This weekend I went to visit my mother for her 80th birthday. My brother planned a party (and I let him without feeling resentful, a first). I have a lot of issues with my mother, a lifetime of hurt and resentment. I figured out my new ipod a couple of days before and had downloaded a bunch of podcasts from Against the Stream, including the forgiveness talk and meditation from Kripalu. (I was there, but I figured I would hear new things if I listened when I wasn't so distraught.) In the car on the way to the airport, I did the meditation (my husband was driving). On the plane, I listened to the talk. What struck me this time was your statement that "no one hurts you out of wisdom." And I thought about that a lot.

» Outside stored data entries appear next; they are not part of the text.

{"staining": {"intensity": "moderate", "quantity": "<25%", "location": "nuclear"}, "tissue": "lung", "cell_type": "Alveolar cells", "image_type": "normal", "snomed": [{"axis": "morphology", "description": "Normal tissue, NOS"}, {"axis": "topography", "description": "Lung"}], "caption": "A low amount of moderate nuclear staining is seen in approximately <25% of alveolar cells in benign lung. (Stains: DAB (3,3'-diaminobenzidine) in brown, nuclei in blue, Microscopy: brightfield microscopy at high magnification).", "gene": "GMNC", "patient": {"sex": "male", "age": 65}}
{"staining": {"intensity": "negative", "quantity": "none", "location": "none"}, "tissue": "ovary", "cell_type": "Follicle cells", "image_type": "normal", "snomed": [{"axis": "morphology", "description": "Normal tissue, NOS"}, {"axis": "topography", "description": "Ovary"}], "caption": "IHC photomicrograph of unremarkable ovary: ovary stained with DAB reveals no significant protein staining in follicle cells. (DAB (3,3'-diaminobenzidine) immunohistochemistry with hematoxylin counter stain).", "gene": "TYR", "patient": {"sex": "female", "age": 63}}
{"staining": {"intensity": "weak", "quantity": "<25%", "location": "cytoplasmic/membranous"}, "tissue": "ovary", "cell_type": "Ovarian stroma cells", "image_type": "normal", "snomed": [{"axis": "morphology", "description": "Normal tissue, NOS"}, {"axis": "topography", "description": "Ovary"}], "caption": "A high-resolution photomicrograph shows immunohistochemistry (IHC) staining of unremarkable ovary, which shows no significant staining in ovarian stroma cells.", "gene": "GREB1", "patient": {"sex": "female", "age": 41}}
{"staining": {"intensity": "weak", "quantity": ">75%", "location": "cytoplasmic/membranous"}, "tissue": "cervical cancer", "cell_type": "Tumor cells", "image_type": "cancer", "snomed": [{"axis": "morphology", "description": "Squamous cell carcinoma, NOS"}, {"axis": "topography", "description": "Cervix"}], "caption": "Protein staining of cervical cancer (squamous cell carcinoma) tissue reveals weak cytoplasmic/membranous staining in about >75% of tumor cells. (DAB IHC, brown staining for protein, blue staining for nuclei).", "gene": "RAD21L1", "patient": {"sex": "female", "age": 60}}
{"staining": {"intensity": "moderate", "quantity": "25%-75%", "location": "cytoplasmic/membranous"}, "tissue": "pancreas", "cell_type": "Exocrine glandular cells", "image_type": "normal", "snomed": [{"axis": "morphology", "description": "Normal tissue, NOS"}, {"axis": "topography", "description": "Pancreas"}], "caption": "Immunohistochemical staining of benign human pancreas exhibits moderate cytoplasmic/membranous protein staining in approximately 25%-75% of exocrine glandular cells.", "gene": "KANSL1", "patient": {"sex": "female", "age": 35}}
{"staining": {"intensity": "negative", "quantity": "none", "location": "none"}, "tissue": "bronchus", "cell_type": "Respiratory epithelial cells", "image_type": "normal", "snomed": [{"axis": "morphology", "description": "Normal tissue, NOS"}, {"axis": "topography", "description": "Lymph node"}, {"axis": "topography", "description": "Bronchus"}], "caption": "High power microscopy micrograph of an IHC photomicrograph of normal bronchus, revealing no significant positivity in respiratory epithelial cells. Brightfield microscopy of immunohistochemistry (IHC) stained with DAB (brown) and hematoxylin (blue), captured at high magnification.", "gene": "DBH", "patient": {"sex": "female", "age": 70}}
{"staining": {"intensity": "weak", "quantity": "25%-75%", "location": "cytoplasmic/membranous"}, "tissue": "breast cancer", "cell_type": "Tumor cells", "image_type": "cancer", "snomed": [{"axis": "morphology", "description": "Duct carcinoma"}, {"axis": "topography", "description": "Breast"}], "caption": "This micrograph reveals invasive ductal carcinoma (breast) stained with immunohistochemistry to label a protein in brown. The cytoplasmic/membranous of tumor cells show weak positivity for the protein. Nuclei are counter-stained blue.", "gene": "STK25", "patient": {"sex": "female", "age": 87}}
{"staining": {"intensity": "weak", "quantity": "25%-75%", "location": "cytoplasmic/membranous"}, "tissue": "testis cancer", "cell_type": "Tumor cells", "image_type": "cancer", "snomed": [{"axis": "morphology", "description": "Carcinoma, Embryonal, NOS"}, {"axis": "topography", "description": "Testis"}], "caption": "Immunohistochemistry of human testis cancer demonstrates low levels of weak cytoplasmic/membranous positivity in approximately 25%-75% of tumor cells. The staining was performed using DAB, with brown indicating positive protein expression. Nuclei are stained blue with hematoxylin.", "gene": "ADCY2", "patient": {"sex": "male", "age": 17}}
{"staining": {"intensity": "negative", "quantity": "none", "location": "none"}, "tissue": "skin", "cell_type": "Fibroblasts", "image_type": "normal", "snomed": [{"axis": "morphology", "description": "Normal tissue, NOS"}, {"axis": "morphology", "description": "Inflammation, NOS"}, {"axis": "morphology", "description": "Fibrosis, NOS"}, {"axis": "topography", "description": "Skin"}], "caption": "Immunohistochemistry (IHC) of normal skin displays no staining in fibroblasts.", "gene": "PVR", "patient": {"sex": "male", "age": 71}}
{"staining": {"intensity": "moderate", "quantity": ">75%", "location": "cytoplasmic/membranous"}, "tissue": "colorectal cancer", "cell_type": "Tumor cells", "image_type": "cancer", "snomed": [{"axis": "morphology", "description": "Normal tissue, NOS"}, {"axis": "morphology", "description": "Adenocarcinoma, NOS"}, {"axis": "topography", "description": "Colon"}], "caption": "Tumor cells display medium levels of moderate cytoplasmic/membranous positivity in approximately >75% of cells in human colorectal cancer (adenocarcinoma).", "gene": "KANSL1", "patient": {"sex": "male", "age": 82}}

As a result, I was able to meet my mother in a new way, with a heart that was open at least a crack. And it was probably the best visit we've ever had. I learned things about her -- she's holding resentments of her own that are 50 years old -- and at one point, I walked into the kitchen and gave her a hug for no particular reason, which never happens.
The slate's not clean by any means. There's a well of old pain there that I have to work through, slowly. And by opening my heart to her, I discovered a dozen other people who I need to drop my resentments toward that I hadn't even thought of. I see why this takes years.
But I left there with no new resentments. She's 80 years old, and for a moment or two, there was a pure love between us. I'm happy about that.